**SET TASK 1**. According to the article on the "Star Wars" bootleg, what kind of firm is BigChampagne?

[start of TEXT PASSAGE]

Since Wednesday, the first day illegal copies of "Star Wars: Episode III -- Revenge of the Sith" made their debut on the Internet, "tens of thousands" of digital copies have been downloaded from popular file-sharing networks, such as BitTorrent, Kazaa and LimeWire, said Eric Garland, spokesman for BigChampagne, a market research firm focused on the file-sharing industry.
At any given minute, several thousand "Star Wars" fans are getting the film illegally from the Web, Garland said.
"Downloading of this film is just getting started and will be going on for weeks," he said.
The typical downloader is a young, tech-savvy male, who is also looking for other sci-fi or fantasy films, particularly "Spiderman," the "Lord of the Rings" trilogy, and "Catwoman," starring sex kitten Halle Berry.
"We are talking about young males," Garland said.
The "Star Wars" film made its debut Wednesday on the Internet, a few hours before its Thursday release in theaters. The "work print" of the film, which is used by studio professionals, first appeared on private, invitation-only networks, before finding its way onto popular file-sharing sites, Garland said.
The bootleg copy is unusual in its quality. Work prints often are incomplete.
"It's a very good quality copy of the film that looks like the complete version of the movie," Garland said.
The Motion Picture Association of America Inc., which represents Hollywood studios, denounced on Thursday the illegal release of the film, saying that "theft dims the magic of the movies for everyone."
"Fan have been lined up for days to see 'Revenge of the Sith,'" Dan Glickman, MPAA president and chief executive, said in a statement. "To preserve the quality of movies for fans like these and so many others, we must stop these Internet thieves from illegally trading valuable copyrighted materials online."

[end of TEXT PASSAGE]
[start of EXERCISE DATA]

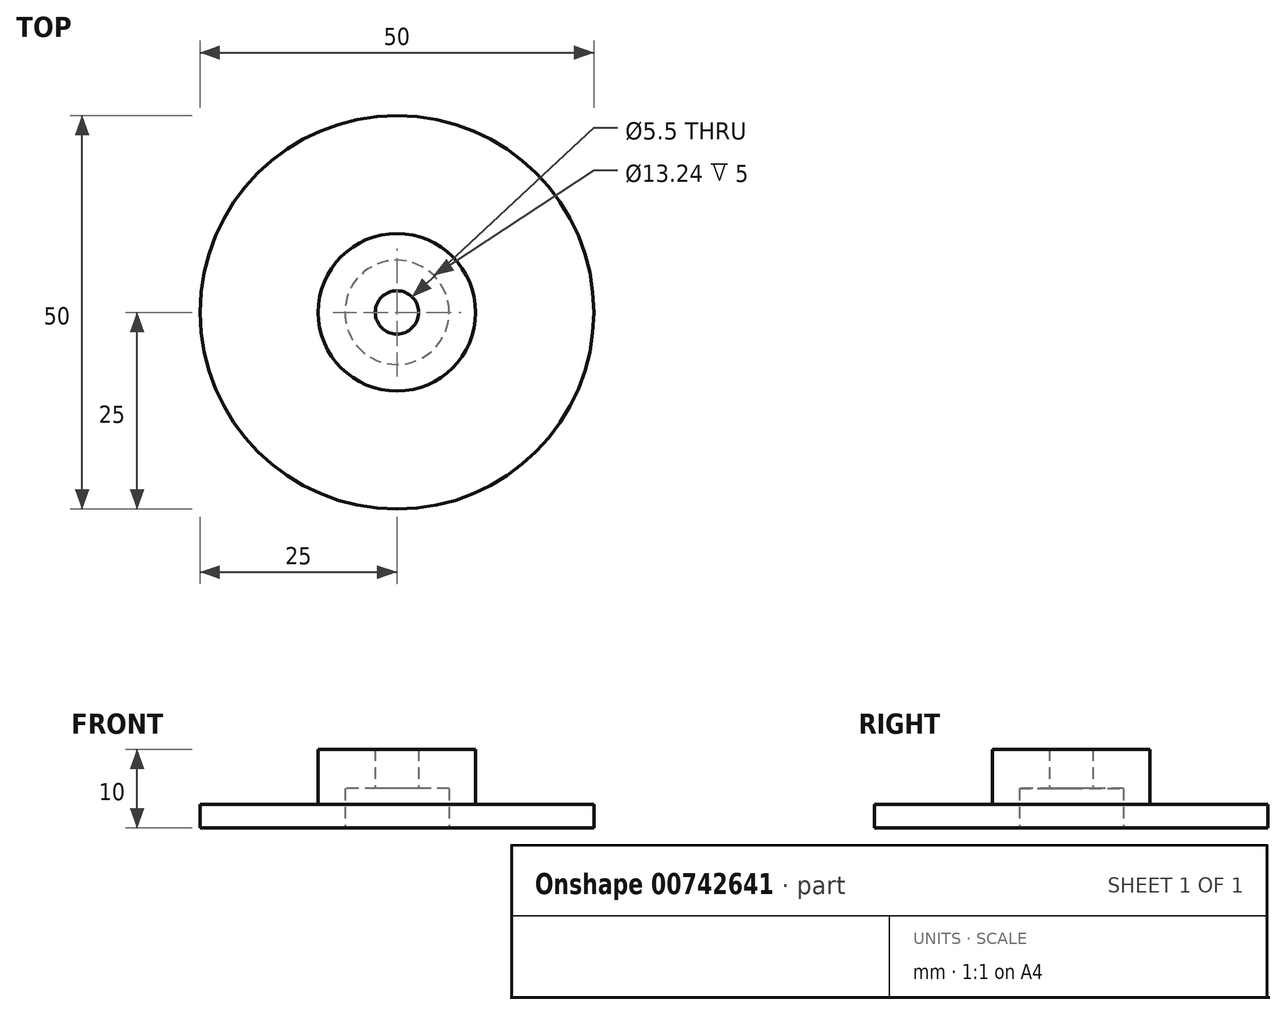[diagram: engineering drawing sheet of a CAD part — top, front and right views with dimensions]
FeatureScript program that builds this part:
annotation { "Feature Type Name" : "Feature", "Feature Type Description" : "" }
export const myFeature = defineFeature(function(context is Context, id is Id, definition is map)
    precondition{}
    {
        {
            var Q0;
            Q0=qCreatedBy(makeId("Top.planeOp"),FACE);
            var sketch = newSketch(context, id + "F0", { "sketchPlane" : qUnion([Q0])});
            skCircle(sketch, "E0", {"center": v(0, 0) * mm, "radius": 25 * mm});
            skCircle(sketch, "E1", {"center": v(0, 0) * mm, "radius": 10 * mm});
            skSolve(sketch);
        }
        {
            var Q0;
            Q0=makeQuery(id+"F0.imprint","IMPRINT",FACE,{"disambiguationData":[TD([[makeQuery(id+"F0.imprint","IMPRINT",EDGE,{"derivedFrom":sQuery(id+"F0.wireOp",EDGE,"E0")}),1.0]])]});
            var Q1;
            Q1=makeQuery(id+"F0.imprint","IMPRINT",FACE,{"disambiguationData":[TD([[makeQuery(id+"F0.imprint","IMPRINT",EDGE,{"derivedFrom":sQuery(id+"F0.wireOp",EDGE,"E1")}),1.0]])]});
            extrude(context, id + "F1", {"entities" : qUnion([Q0, Q1]), "depth" : 3 * mm, "offsetDistance" : 25 * mm});
        }
        {
            var Q0;
            Q0=makeQuery(id+"F0.imprint","IMPRINT",FACE,{"disambiguationData":[TD([[makeQuery(id+"F0.imprint","IMPRINT",EDGE,{"derivedFrom":sQuery(id+"F0.wireOp",EDGE,"E1")}),1.0]])]});
            extrude(context, id + "F2", {"entities" : qUnion([Q0]), "operationType" : NewBodyOperationType.ADD, "depth" : 10 * mm, "offsetDistance" : 25 * mm});
        }
        {
            var Q0;
            Q0=sQuery(id+"F0.wireOp",VERTEX,"E0.center");
            var Q1;
            Q1=makeQuery(id+"F1.opExtrude","SWEPT_BODY",BODY,{"disambiguationData":[OSD([sQuery(id+"F0.wireOp",EDGE,"E0")])]});
            hole(context, id + "F3", {"style" : HoleStyle.SIMPLE, "endStyle" : HoleEndStyle.BLIND, "oppositeDirection" : true, "holeDiameter" : 5.5 * mm, "majorDiameter" : 5 * mm, "holeDepth" : 30 * mm, "isTappedThrough" : true, "tappedDepth" : 10.5 * mm, "tapClearance" : 3, "locations" : qUnion([Q0]), "scope" : qUnion([Q1])});
        }
        {
            var Q0;
            Q0=makeQuery(id+"F0.imprint","IMPRINT",FACE,{"disambiguationData":[TD([[makeQuery(id+"F0.imprint","IMPRINT",EDGE,{"derivedFrom":sQuery(id+"F0.wireOp",EDGE,"E1")}),1.0]])]});
            var sketch = newSketch(context, id + "F4", { "sketchPlane" : qUnion([Q0])});
            skCircle(sketch, "E2.cCircle", {"center": v(0, 0) * mm, "radius": 4.2 * mm, "construction": true});
            skLineSegment(sketch, "E2.0", {"start": v(-2.42, 4.2) * mm, "end": v(2.42, 4.2) * mm});
            skLineSegment(sketch, "E2.1", {"start": v(2.42, 4.2) * mm, "end": v(4.85, 0) * mm});
            skLineSegment(sketch, "E2.2", {"start": v(4.85, 0) * mm, "end": v(2.42, -4.2) * mm});
            skLineSegment(sketch, "E2.3", {"start": v(2.42, -4.2) * mm, "end": v(-2.42, -4.2) * mm});
            skLineSegment(sketch, "E2.4", {"start": v(-2.42, -4.2) * mm, "end": v(-4.85, 0) * mm});
            skLineSegment(sketch, "E2.5", {"start": v(-4.85, 0) * mm, "end": v(-2.42, 4.2) * mm});
            skPoint(sketch, "E2.0.midPoint", {"position": v(0, 4.2) * mm});
            skCircle(sketch, "E3", {"center": v(0, 0) * mm, "radius": 6.62 * mm});
            skSolve(sketch);
        }
        {
            var Q0;
            Q0=makeQuery(id+"F4.imprint","IMPRINT",FACE,{"disambiguationData":[TD([[makeQuery(id+"F4.imprint","IMPRINT",EDGE,{"derivedFrom":sQuery(id+"F4.wireOp",EDGE,"E2.0")}),-1.0]])]});
            var Q1;
            Q1=makeQuery(id+"F4.imprint","IMPRINT",FACE,{"disambiguationData":[TD([[makeQuery(id+"F4.imprint","IMPRINT",EDGE,{"derivedFrom":sQuery(id+"F4.wireOp",EDGE,"E2.0")}),1.0]])]});
            extrude(context, id + "F5", {"entities" : qUnion([Q0, Q1]), "operationType" : NewBodyOperationType.REMOVE, "depth" : 5 * mm, "offsetDistance" : 25 * mm});
        }
    });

[end of EXERCISE DATA]

**SET TASK 2**. Please show each line of the records in which the string "NewBodyOperationType" appears.

**RESULT 1**. A market research firm focused on the file-sharing industry.

**RESULT 2**.
            extrude(context, id + "F2", {"entities" : qUnion([Q0]), "operationType" : NewBodyOperationType.ADD, "depth" : 10 * mm, "offsetDistance" : 25 * mm});
            extrude(context, id + "F5", {"entities" : qUnion([Q0, Q1]), "operationType" : NewBodyOperationType.REMOVE, "depth" : 5 * mm, "offsetDistance" : 25 * mm});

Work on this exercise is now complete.